I handed the phone to Tyler, who screamed inaudibly into the mouthpiece.

Drivers around us stared in fear at the sight of us, eyes glazed over, car flying around the road, horn blaring.
“STEAK ‘N SHAKE!” Tyler aimed for the left turning lane, in hopes that Mom would see him and follow, but instead she headed for the RIGHT turn lane.

“NOOOOOOOOOOO!” Tyler cried in despair, laying his head on the horn (HOOOOOOOOOOONK), and turning back into traffic. Darting BACK across the three lanes, we made it into the gas station she was heading for, barely alive and still very hungry.

“Food…” we cried. “food…” crawling across the pavement in front of the BP, we moaned. “Must… have… nourishment…”

“What on earth is wrong with you guys?” asked Josh, completely unaware of the drama that had been happening on the highway behind him.

“Food!” I cried.
“STEAK ‘N SHAKE!” Tyler howled.

(Caution: if you do not like sad endings, do not continue, for this story has one).

“We can’t eat at Steak ‘n Shake,” Mom said, “because we have to eat on the road.”

The look on Tyler’s face would have made a kitten cry. “But… ” he whimpered, as visions of milkshakes melted out of his mind.

So, McDonald’s it was.
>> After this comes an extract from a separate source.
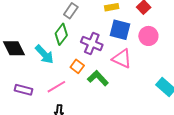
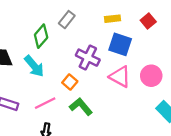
green diamond: (61, 34) -> (41, 36), moved
pink circle: (148, 36) -> (151, 76), moved
green L-shape: (98, 78) -> (81, 107), moved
And while I discovered a new addiction to frozen strawberry lemonade, Tyler choked down his McChicken and sadly wished the Steak ‘n Shake farewell.
“Goodbye, Steak ‘n Shake,” he whispered, as the tiniest of tears rolled down his cheek.
“Tyler,” I patted him on the arm, wishing for the right words of comfort in this difficult time. “There is a Steak ‘n Shake in Pensacola.”
Nodding bravely, he grasped the vibrating steering wheel and pulled back onto Highway 82.
And then we rode off into the sunset, radio flickering on and off, passenger seat in the upright position, hoping that I-65 was not far.